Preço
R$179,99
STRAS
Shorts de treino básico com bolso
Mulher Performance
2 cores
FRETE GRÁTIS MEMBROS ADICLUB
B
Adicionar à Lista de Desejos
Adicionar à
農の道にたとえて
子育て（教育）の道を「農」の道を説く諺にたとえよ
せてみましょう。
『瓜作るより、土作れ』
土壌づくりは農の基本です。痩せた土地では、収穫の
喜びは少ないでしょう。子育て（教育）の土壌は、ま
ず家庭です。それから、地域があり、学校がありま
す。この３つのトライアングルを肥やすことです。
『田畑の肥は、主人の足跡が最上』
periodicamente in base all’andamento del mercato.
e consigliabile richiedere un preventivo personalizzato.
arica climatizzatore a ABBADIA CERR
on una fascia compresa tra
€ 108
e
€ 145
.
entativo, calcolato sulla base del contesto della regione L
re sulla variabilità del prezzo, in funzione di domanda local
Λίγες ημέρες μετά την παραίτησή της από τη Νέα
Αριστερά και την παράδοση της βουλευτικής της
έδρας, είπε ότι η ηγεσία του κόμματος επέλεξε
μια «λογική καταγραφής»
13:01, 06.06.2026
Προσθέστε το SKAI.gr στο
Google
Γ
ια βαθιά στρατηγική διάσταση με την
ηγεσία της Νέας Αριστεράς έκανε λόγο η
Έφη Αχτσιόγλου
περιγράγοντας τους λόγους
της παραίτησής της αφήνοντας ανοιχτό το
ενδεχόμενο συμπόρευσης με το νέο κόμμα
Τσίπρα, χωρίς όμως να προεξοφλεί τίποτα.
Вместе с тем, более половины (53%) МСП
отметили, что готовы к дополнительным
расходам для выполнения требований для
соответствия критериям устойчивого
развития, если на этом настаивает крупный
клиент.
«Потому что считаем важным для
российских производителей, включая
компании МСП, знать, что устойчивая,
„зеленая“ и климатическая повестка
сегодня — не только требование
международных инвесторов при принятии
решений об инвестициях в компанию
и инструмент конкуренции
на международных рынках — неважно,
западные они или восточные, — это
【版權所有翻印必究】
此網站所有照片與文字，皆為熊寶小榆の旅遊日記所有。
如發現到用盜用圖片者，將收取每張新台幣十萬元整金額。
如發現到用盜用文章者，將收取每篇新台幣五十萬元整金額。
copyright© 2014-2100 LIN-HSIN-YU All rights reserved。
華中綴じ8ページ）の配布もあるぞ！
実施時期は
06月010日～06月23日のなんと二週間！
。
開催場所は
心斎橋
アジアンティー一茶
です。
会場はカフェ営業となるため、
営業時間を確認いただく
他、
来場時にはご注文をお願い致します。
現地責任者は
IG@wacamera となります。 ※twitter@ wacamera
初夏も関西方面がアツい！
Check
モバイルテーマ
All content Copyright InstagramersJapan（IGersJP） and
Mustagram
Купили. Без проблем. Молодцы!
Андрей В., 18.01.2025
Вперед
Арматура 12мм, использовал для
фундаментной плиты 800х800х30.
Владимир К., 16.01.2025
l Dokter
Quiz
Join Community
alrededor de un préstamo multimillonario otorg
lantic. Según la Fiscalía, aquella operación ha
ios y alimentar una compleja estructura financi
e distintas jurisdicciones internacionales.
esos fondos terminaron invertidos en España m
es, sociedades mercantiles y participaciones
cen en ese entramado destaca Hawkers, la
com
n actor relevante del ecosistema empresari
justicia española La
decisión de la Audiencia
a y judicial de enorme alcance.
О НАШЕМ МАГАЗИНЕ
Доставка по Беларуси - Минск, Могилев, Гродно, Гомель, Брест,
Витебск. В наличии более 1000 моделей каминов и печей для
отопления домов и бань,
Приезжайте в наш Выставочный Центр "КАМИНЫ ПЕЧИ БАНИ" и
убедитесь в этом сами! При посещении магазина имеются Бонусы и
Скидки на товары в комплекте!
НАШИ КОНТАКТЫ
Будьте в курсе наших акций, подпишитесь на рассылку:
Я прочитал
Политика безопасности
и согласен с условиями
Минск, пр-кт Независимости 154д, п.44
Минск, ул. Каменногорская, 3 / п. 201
* * *
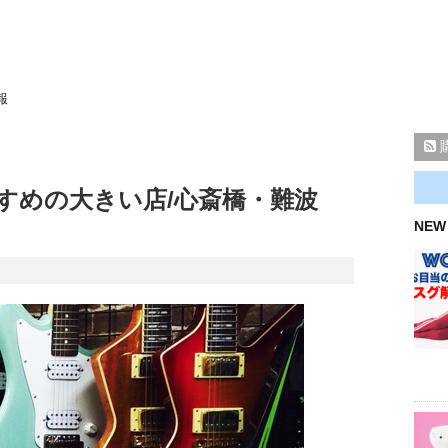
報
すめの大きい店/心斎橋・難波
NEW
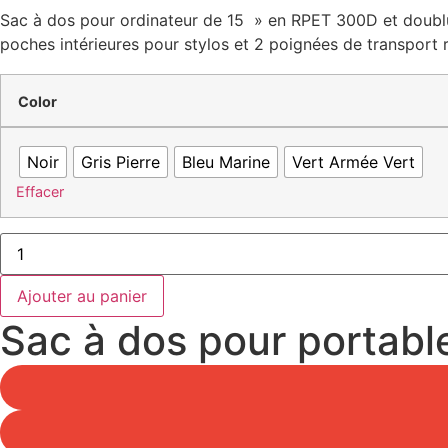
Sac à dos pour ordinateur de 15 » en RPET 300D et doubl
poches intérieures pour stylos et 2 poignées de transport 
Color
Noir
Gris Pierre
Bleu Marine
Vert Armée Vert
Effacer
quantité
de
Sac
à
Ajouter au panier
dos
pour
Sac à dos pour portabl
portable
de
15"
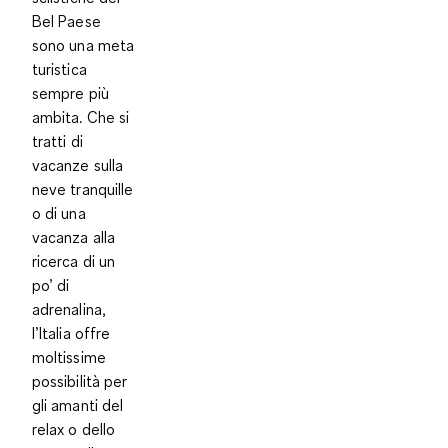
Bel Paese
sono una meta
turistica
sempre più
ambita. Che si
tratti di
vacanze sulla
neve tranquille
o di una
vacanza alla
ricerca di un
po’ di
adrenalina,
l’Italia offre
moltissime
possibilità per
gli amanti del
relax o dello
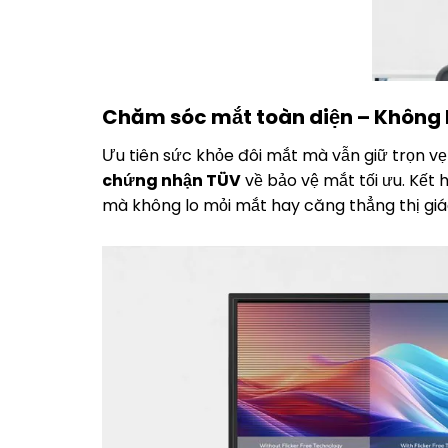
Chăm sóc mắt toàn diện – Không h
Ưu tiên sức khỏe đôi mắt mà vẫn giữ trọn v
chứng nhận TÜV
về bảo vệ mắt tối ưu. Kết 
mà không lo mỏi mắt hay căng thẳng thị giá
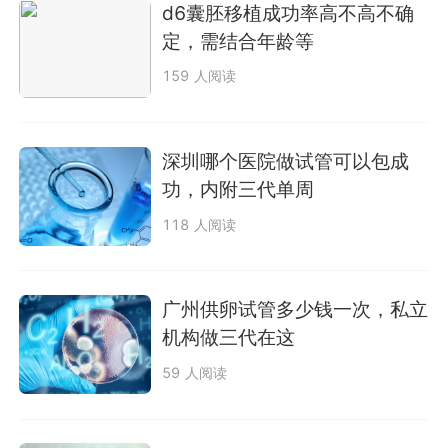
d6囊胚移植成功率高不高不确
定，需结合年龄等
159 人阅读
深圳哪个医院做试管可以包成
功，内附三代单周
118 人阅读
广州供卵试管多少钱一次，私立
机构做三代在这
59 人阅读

- What needs to be done
Look through the material above for "sulla" and copy the lines that have it.

- Task answer
entativo, calcolato sulla base del contesto della regione L
re sulla variabilità del prezzo, in funzione di domanda local
vacanze sulla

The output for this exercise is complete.